Second, run the “filtered” version. This filters the above tables generated. You need to run the above taxonomic_id.sh script prior to running taxonomic_id_filtered.sh.

cd scripts
nano taxonomic_id_filtered.sh
#!/bin/bash
#SBATCH -t 24:00:00
#SBATCH --nodes=1 --ntasks-per-node=1
#SBATCH --export=NONE
#SBATCH --mem=100GB
#SBATCH --mail-type=BEGIN,END,FAIL #email you when job starts, stops and/or fails
#SBATCH --mail-user=ashuffmyer@uri.edu #your email to send notifications
#SBATCH --account=putnamlab                 
#SBATCH --error="idfiltered_script_error" #if your job fails, the error report will be put in this file
#SBATCH --output="idfiltered_output_script" #once your job is completed, any final job report comments will be put in this file

source /usr/share/Modules/init/sh # load the module function
module load QIIME2/2021.8

cd ../processed_data

# Metadata path
METADATA="../metadata/sample_metadata.txt"

qiime taxa filter-table \
     --i-table table.qza \
     --i-taxonomy taxonomy.qza \
     --p-mode contains \
     --p-exclude "Unassigned","Chloroplast","Eukaryota" \
     --o-filtered-table table-filtered.qza

qiime metadata tabulate \
    --m-input-file taxonomy.qza \
    --o-visualization taxonomy.qzv
qiime taxa barplot \
    --i-table table-filtered.qza \
    --i-taxonomy taxonomy.qza \
    --m-metadata-file $METADATA \
    --o-visualization taxa-bar-plots-filtered.qzv
qiime metadata tabulate \
    --m-input-file rep-seqs.qza \
    --m-input-file taxonomy.qza \
    --o-visualization tabulated-feature-metadata.qzv

Move relevant visualization files to the desktop. We will move all files over in the next steps.

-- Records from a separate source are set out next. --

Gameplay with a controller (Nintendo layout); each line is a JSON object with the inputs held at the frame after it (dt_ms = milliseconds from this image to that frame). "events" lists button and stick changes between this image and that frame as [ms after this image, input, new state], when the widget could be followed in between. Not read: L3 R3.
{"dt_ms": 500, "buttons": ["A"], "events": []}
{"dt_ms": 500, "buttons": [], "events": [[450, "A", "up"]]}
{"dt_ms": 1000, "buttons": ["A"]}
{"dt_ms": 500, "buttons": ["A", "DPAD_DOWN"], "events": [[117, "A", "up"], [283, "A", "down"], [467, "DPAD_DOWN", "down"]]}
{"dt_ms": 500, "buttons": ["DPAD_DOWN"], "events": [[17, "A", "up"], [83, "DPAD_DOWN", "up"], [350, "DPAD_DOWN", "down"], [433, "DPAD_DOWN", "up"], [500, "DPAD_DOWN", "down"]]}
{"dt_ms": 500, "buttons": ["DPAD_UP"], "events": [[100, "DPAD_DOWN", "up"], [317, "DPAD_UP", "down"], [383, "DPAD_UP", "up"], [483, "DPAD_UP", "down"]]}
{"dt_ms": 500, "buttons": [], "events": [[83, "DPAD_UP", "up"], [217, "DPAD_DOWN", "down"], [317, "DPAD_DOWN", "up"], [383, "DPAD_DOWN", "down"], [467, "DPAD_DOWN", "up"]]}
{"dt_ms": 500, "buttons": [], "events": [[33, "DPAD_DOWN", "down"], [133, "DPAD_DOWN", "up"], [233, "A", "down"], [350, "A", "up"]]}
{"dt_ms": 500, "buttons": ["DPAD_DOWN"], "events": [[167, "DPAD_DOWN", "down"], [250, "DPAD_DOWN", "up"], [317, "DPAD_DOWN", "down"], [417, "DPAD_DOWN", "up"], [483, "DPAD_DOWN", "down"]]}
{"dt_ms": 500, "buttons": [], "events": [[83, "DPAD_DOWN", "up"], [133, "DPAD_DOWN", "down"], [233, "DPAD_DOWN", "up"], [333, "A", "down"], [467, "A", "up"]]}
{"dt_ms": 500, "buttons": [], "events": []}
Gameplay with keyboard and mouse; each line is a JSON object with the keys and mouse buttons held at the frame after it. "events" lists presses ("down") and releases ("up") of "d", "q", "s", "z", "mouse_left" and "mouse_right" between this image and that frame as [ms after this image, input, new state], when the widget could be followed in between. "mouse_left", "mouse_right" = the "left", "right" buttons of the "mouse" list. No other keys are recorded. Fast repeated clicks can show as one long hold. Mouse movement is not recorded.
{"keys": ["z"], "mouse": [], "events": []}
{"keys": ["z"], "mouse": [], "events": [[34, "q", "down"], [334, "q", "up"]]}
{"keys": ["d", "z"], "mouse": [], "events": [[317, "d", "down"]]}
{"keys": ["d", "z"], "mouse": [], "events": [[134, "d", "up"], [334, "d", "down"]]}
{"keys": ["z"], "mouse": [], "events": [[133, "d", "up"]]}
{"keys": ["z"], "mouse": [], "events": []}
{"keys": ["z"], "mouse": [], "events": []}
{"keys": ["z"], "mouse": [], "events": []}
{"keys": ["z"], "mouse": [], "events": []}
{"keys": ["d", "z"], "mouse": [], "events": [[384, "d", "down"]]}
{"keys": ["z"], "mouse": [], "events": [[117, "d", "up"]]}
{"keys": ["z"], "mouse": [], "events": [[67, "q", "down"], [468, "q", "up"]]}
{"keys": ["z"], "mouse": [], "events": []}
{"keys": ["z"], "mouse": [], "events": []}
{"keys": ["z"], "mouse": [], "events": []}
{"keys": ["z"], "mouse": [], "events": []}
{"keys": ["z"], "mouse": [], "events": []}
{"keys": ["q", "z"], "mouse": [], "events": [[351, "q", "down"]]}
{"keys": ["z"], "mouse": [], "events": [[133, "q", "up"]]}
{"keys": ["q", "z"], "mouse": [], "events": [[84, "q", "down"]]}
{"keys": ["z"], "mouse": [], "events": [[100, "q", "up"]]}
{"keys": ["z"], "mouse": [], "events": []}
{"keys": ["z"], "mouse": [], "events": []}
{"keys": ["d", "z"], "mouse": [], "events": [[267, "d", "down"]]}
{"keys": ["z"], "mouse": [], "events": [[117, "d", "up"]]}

scp ashuffmyer@bluewaves.uri.edu:/data/putnamlab/ashuffmyer/AH_MCAP_16S/processed_data/taxa-bar-plots.qzv ~/MyProjects/EarlyLifeHistory_Energetics/Mcap2020/Output/16S/qiime/

scp ashuffmyer@bluewaves.uri.edu:/data/putnamlab/ashuffmyer/AH_MCAP_16S/processed_data/taxa-bar-plots-filtered.qzv ~/MyProjects/EarlyLifeHistory_Energetics/Mcap2020/Output/16S/qiime/

Before filtering, our taxonomy (level 1) looks like this: taxa unfiltered

One sample has a blip of eukaryotic signal that is matched to a ciliate. The proportion is low and will be removed with filtering. Looks like low potential for contamination.

Our taxonomy identification (level 5) after filtering looks like this:

taxa

  • Good news is that we have almost 100% bacteria and we don’t see signs of skeletal bacteria (which makes sense due to early life stage sampling).
  • We have a high proportion of unidentified bacteria, so we can look into using different databases to try to improve the identification.

10. Phylogenetic trees

This aligns the sequences to assess the phylogenetic relationship between each of our features.

cd scripts
nano phylo_tree.sh
#!/bin/bash
#SBATCH -t 24:00:00
#SBATCH --nodes=1 --ntasks-per-node=1
#SBATCH --export=NONE
#SBATCH --mem=100GB
#SBATCH --mail-type=BEGIN,END,FAIL #email you when job starts, stops and/or fails
#SBATCH --mail-user=ashuffmyer@uri.edu #your email to send notifications
#SBATCH --account=putnamlab                 
#SBATCH --error="tree_script_error" #if your job fails, the error report will be put in this file
#SBATCH --output="tree_output_script" #once your job is completed, any final job report comments will be put in this file

source /usr/share/Modules/init/sh # load the module function
module load QIIME2/2021.8

cd ../processed_data

# align and mask sequences
qiime alignment mafft \
  --i-sequences rep-seqs.qza \
  --o-alignment aligned-rep-seqs.qza
qiime alignment mask \
  --i-alignment aligned-rep-seqs.qza \
  --o-masked-alignment masked-aligned-rep-seqs.qza

# calculate tree
qiime phylogeny fasttree \
  --i-alignment masked-aligned-rep-seqs.qza \
  --o-tree unrooted-tree.qza
qiime phylogeny midpoint-root \
  --i-tree unrooted-tree.qza \
  --o-rooted-tree rooted-tree.qza

11. Calculate Diversity Metrics

In these scripts, we set the subsampling to 5570, which is the lowest sequence count in our samples. Visualizing sample depth in table.qzv shows that if we subsample to 5570 we retained 217,230 (30.64%) features in 39 (100.00%) samples.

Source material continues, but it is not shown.